REQUIRED ACTION ->
What lines below include the word "Normal"? Copy each one.
───── EXERCISE DATA
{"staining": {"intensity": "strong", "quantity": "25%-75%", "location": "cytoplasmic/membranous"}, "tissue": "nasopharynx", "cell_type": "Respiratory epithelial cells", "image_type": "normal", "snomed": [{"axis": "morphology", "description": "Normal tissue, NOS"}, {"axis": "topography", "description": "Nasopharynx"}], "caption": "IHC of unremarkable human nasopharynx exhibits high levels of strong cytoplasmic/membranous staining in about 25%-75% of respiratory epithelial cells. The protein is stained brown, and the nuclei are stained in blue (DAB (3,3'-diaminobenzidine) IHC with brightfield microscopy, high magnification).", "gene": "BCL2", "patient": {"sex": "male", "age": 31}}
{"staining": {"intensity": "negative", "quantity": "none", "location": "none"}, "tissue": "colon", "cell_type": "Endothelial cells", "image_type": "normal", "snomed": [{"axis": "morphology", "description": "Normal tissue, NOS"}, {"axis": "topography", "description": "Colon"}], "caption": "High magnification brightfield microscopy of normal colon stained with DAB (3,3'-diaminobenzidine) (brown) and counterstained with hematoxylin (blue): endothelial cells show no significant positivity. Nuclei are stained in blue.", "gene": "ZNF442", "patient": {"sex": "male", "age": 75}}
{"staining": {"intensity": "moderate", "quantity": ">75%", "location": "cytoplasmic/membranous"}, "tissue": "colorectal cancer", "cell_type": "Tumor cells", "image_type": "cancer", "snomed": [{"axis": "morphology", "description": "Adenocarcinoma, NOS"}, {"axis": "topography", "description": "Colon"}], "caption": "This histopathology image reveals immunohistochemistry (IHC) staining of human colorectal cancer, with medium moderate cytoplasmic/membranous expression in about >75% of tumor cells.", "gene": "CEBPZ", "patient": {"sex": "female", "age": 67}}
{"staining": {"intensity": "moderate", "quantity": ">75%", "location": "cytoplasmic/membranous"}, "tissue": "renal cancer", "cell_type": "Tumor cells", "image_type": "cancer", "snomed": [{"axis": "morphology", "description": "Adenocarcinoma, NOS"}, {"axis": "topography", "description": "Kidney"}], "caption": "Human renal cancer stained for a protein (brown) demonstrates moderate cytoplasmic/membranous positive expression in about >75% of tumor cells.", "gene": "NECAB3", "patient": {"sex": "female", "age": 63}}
──────────
REPLY ->
{"staining": {"intensity": "strong", "quantity": "25%-75%", "location": "cytoplasmic/membranous"}, "tissue": "nasopharynx", "cell_type": "Respiratory epithelial cells", "image_type": "normal", "snomed": [{"axis": "morphology", "description": "Normal tissue, NOS"}, {"axis": "topography", "description": "Nasopharynx"}], "caption": "IHC of unremarkable human nasopharynx exhibits high levels of strong cytoplasmic/membranous staining in about 25%-75% of respiratory epithelial cells. The protein is stained brown, and the nuclei are stained in blue (DAB (3,3'-diaminobenzidine) IHC with brightfield microscopy, high magnification).", "gene": "BCL2", "patient": {"sex": "male", "age": 31}}
{"staining": {"intensity": "negative", "quantity": "none", "location": "none"}, "tissue": "colon", "cell_type": "Endothelial cells", "image_type": "normal", "snomed": [{"axis": "morphology", "description": "Normal tissue, NOS"}, {"axis": "topography", "description": "Colon"}], "caption": "High magnification brightfield microscopy of normal colon stained with DAB (3,3'-diaminobenzidine) (brown) and counterstained with hematoxylin (blue): endothelial cells show no significant positivity. Nuclei are stained in blue.", "gene": "ZNF442", "patient": {"sex": "male", "age": 75}}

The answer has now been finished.